— Фу! — говорю я громко и тут же пугаюсь, наверно, даже больше, чем Люси.
Подруга резко отодвигается от меня, расплескав воду в стакане.
— Джесс, что с тобой? Ты сошла с ума?
— Прости, просто я хотела убедиться, что твое лицо сохранило подвижность.
— Конечно, сохранило, — фыркает Люси, ставя стакан на стол, — за исключением лба. Но часто ли ты выражаешь эмоции с его помощью?
Некоторое время я перевариваю услышанное. Однако никак не могу поверить, что Люси, которая беспокоится даже о том, не повредят ли ее здоровью листья салата, решилась на такие опасные инъекции. Наконец ко мне возвращается дар речи.
— Я думала, твое тело — храм.
— Конечно, храм, — смеется она, — просто я не хочу превратиться в мощи святого Иоанна.
— Господи, Люси, никто из моих знакомых не выглядит так потрясающе, как ты.
— Спасибо, ты очень добра, но в Голливуде такие инъекции для всех женщин старше тридцати — самое обычное дело.

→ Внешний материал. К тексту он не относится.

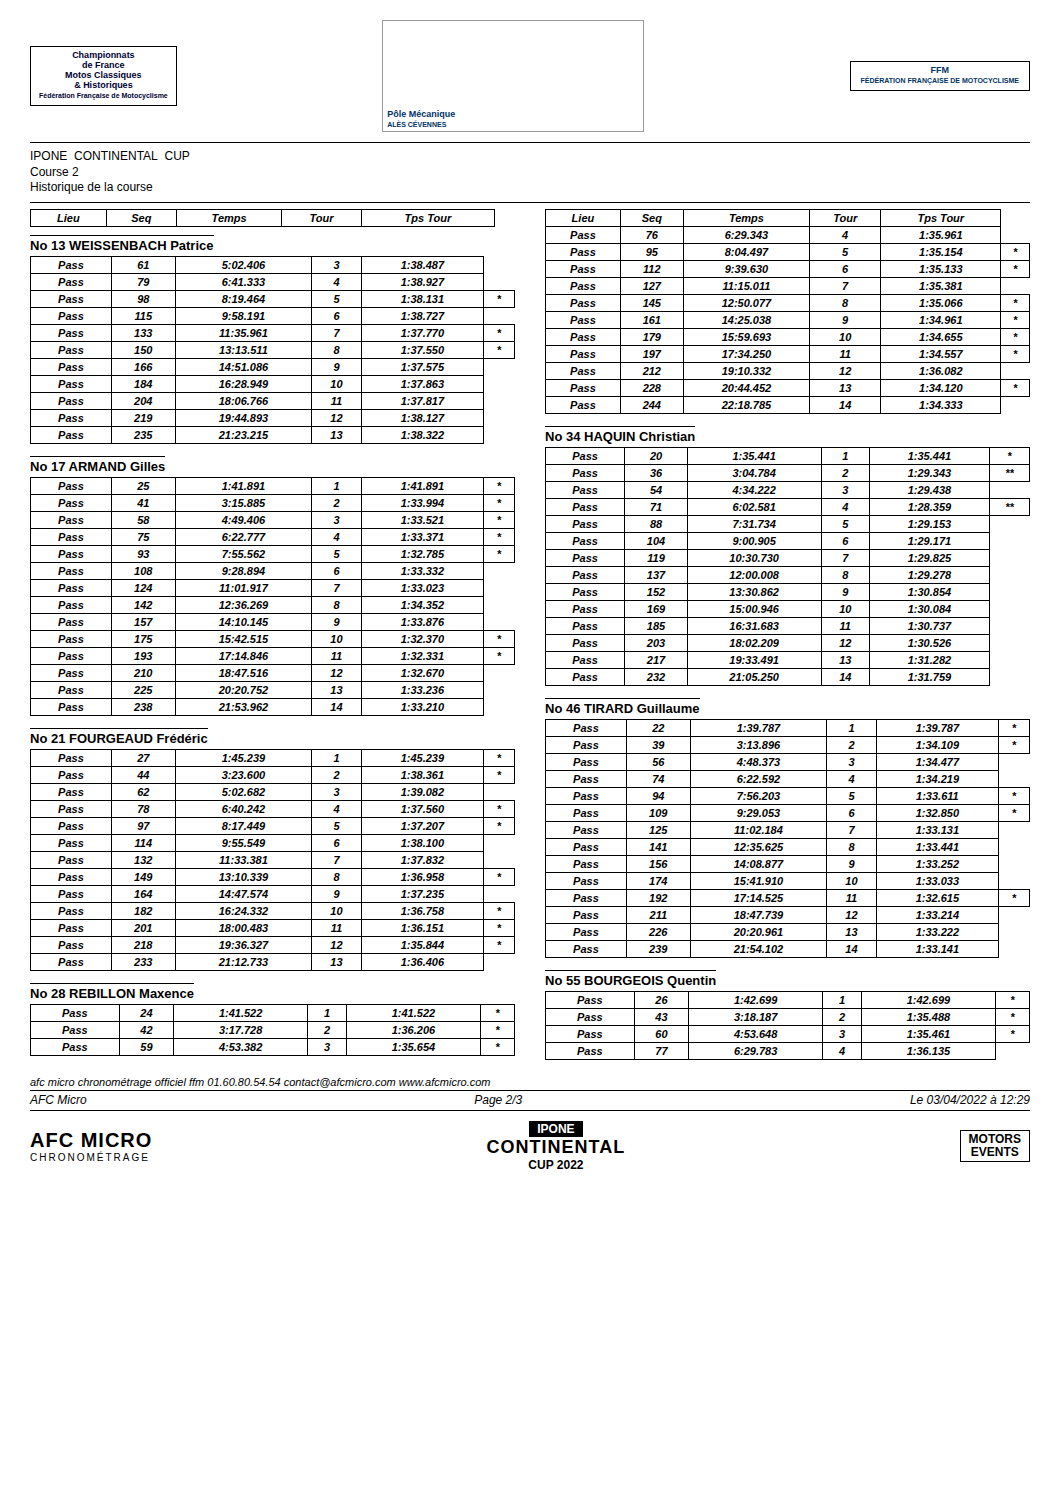Championnats
de France
Motos Classiques
& Historiques
Fédération Française de Motocyclisme
Pôle Mécanique
ALÈS CÉVENNES
FFM
FÉDÉRATION FRANÇAISE DE MOTOCYCLISME
IPONE CONTINENTAL CUP
Course 2
Historique de la course
| Lieu | Seq | Temps | Tour | Tps Tour | |
| --- | --- | --- | --- | --- | --- |
No 13 WEISSENBACH Patrice
| Pass | 61 | 5:02.406 | 3 | 1:38.487 | |
| Pass | 79 | 6:41.333 | 4 | 1:38.927 | |
| Pass | 98 | 8:19.464 | 5 | 1:38.131 | * |
| Pass | 115 | 9:58.191 | 6 | 1:38.727 | |
| Pass | 133 | 11:35.961 | 7 | 1:37.770 | * |
| Pass | 150 | 13:13.511 | 8 | 1:37.550 | * |
| Pass | 166 | 14:51.086 | 9 | 1:37.575 | |
| Pass | 184 | 16:28.949 | 10 | 1:37.863 | |
| Pass | 204 | 18:06.766 | 11 | 1:37.817 | |
| Pass | 219 | 19:44.893 | 12 | 1:38.127 | |
| Pass | 235 | 21:23.215 | 13 | 1:38.322 | |
No 17 ARMAND Gilles
| Pass | 25 | 1:41.891 | 1 | 1:41.891 | * |
| Pass | 41 | 3:15.885 | 2 | 1:33.994 | * |
| Pass | 58 | 4:49.406 | 3 | 1:33.521 | * |
| Pass | 75 | 6:22.777 | 4 | 1:33.371 | * |
| Pass | 93 | 7:55.562 | 5 | 1:32.785 | * |
| Pass | 108 | 9:28.894 | 6 | 1:33.332 | |
| Pass | 124 | 11:01.917 | 7 | 1:33.023 | |
| Pass | 142 | 12:36.269 | 8 | 1:34.352 | |
| Pass | 157 | 14:10.145 | 9 | 1:33.876 | |
| Pass | 175 | 15:42.515 | 10 | 1:32.370 | * |
| Pass | 193 | 17:14.846 | 11 | 1:32.331 | * |
| Pass | 210 | 18:47.516 | 12 | 1:32.670 | |
| Pass | 225 | 20:20.752 | 13 | 1:33.236 | |
| Pass | 238 | 21:53.962 | 14 | 1:33.210 | |
No 21 FOURGEAUD Frédéric
| Pass | 27 | 1:45.239 | 1 | 1:45.239 | * |
| Pass | 44 | 3:23.600 | 2 | 1:38.361 | * |
| Pass | 62 | 5:02.682 | 3 | 1:39.082 | |
| Pass | 78 | 6:40.242 | 4 | 1:37.560 | * |
| Pass | 97 | 8:17.449 | 5 | 1:37.207 | * |
| Pass | 114 | 9:55.549 | 6 | 1:38.100 | |
| Pass | 132 | 11:33.381 | 7 | 1:37.832 | |
| Pass | 149 | 13:10.339 | 8 | 1:36.958 | * |
| Pass | 164 | 14:47.574 | 9 | 1:37.235 | |
| Pass | 182 | 16:24.332 | 10 | 1:36.758 | * |
| Pass | 201 | 18:00.483 | 11 | 1:36.151 | * |
| Pass | 218 | 19:36.327 | 12 | 1:35.844 | * |
| Pass | 233 | 21:12.733 | 13 | 1:36.406 | |
No 28 REBILLON Maxence
| Pass | 24 | 1:41.522 | 1 | 1:41.522 | * |
| Pass | 42 | 3:17.728 | 2 | 1:36.206 | * |
| Pass | 59 | 4:53.382 | 3 | 1:35.654 | * |
| Lieu | Seq | Temps | Tour | Tps Tour | |
| --- | --- | --- | --- | --- | --- |
| Pass | 76 | 6:29.343 | 4 | 1:35.961 | |
| Pass | 95 | 8:04.497 | 5 | 1:35.154 | * |
| Pass | 112 | 9:39.630 | 6 | 1:35.133 | * |
| Pass | 127 | 11:15.011 | 7 | 1:35.381 | |
| Pass | 145 | 12:50.077 | 8 | 1:35.066 | * |
| Pass | 161 | 14:25.038 | 9 | 1:34.961 | * |
| Pass | 179 | 15:59.693 | 10 | 1:34.655 | * |
| Pass | 197 | 17:34.250 | 11 | 1:34.557 | * |
| Pass | 212 | 19:10.332 | 12 | 1:36.082 | |
| Pass | 228 | 20:44.452 | 13 | 1:34.120 | * |
| Pass | 244 | 22:18.785 | 14 | 1:34.333 | |
No 34 HAQUIN Christian
| Pass | 20 | 1:35.441 | 1 | 1:35.441 | * |
| Pass | 36 | 3:04.784 | 2 | 1:29.343 | ** |
| Pass | 54 | 4:34.222 | 3 | 1:29.438 | |
| Pass | 71 | 6:02.581 | 4 | 1:28.359 | ** |
| Pass | 88 | 7:31.734 | 5 | 1:29.153 | |
| Pass | 104 | 9:00.905 | 6 | 1:29.171 | |
| Pass | 119 | 10:30.730 | 7 | 1:29.825 | |
| Pass | 137 | 12:00.008 | 8 | 1:29.278 | |
| Pass | 152 | 13:30.862 | 9 | 1:30.854 | |
| Pass | 169 | 15:00.946 | 10 | 1:30.084 | |
| Pass | 185 | 16:31.683 | 11 | 1:30.737 | |
| Pass | 203 | 18:02.209 | 12 | 1:30.526 | |
| Pass | 217 | 19:33.491 | 13 | 1:31.282 | |
| Pass | 232 | 21:05.250 | 14 | 1:31.759 | |
No 46 TIRARD Guillaume
| Pass | 22 | 1:39.787 | 1 | 1:39.787 | * |
| Pass | 39 | 3:13.896 | 2 | 1:34.109 | * |
| Pass | 56 | 4:48.373 | 3 | 1:34.477 | |
| Pass | 74 | 6:22.592 | 4 | 1:34.219 | |
| Pass | 94 | 7:56.203 | 5 | 1:33.611 | * |
| Pass | 109 | 9:29.053 | 6 | 1:32.850 | * |
| Pass | 125 | 11:02.184 | 7 | 1:33.131 | |
| Pass | 141 | 12:35.625 | 8 | 1:33.441 | |
| Pass | 156 | 14:08.877 | 9 | 1:33.252 | |
| Pass | 174 | 15:41.910 | 10 | 1:33.033 | |
| Pass | 192 | 17:14.525 | 11 | 1:32.615 | * |
| Pass | 211 | 18:47.739 | 12 | 1:33.214 | |
| Pass | 226 | 20:20.961 | 13 | 1:33.222 | |
| Pass | 239 | 21:54.102 | 14 | 1:33.141 | |
No 55 BOURGEOIS Quentin
| Pass | 26 | 1:42.699 | 1 | 1:42.699 | * |
| Pass | 43 | 3:18.187 | 2 | 1:35.488 | * |
| Pass | 60 | 4:53.648 | 3 | 1:35.461 | * |
| Pass | 77 | 6:29.783 | 4 | 1:36.135 | |
afc micro chronométrage officiel ffm 01.60.80.54.54 contact@afcmicro.com www.afcmicro.com
AFC Micro Page 2/3 Le 03/04/2022 à 12:29
AFC MICRO
CHRONOMÉTRAGE
IPONE
CONTINENTAL
CUP 2022
MOTORS
EVENTS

Там уверены, что первую мини-подтяжку нужно сделать еще до двадцати трех — потом уже слишком поздно.
— Боже, какая глупость!
— Никто, кроме тебя, не считает это глупостью, — замечает она сухо и достает из сумочки зеркальце, чтобы подкрасить губы. — Массовка в расчет не принимается. В моем шоу не должно быть моделей старше тридцати четырех лет, иначе они не заинтересуют рекламодателей, кроме разве что производителей Виагры.
— Или «Депендз»[7] — весело добавляю я.
На этом разговор заканчивается. Прежде чем я успеваю спросить о чем-либо еще, Люси бросает быстрый взгляд на часы:
— Дорогая, мне очень жаль, но я должна бежать. — Она хватает счет и оставляет на столе стодолларовую купюру. — Ты свободна в пятницу? — Не дожидаясь ответа, она продолжает: — Я уже сказала доктору Пауло, что ты сможешь с ним встретиться.
Клянусь, во всем виновата Люси. Никто другой не сумел бы заставить меня явиться в пятницу, в шесть сорок три вечера, в облицованный серыми гранитными плитами холл вызывающе роскошного белого здания на Восточной Семьдесят шестой улице. И вот я стою здесь, в новых туфлях на высоких каблуках от Стюарта Вейцмана, купленных ради мужчины, которого я никогда не видела, и морщусь от боли, поскольку, похоже, уже натерла ноги. А не я ли сама с присущим мне слегка циничным чувством юмора всегда говорила, что любовь может быть слепа, но на свидания лучше ходить с открытыми глазами? И если этот сосватанный Люси пластический хирург назначил мне свидание, неужели он не мог за мной заехать? Куда там! Он позвонил, заверил, что рад будет увидеть меня сегодня вечером, и предложил прийти прямо к нему домой — ведь я все равно поеду в город на поезде! Естественно, я сразу же сказала, что не хочу доставлять ему неудобств. А может, он ждал, что я перезвоню и вызовусь купить по дороге молоко и десяток яиц?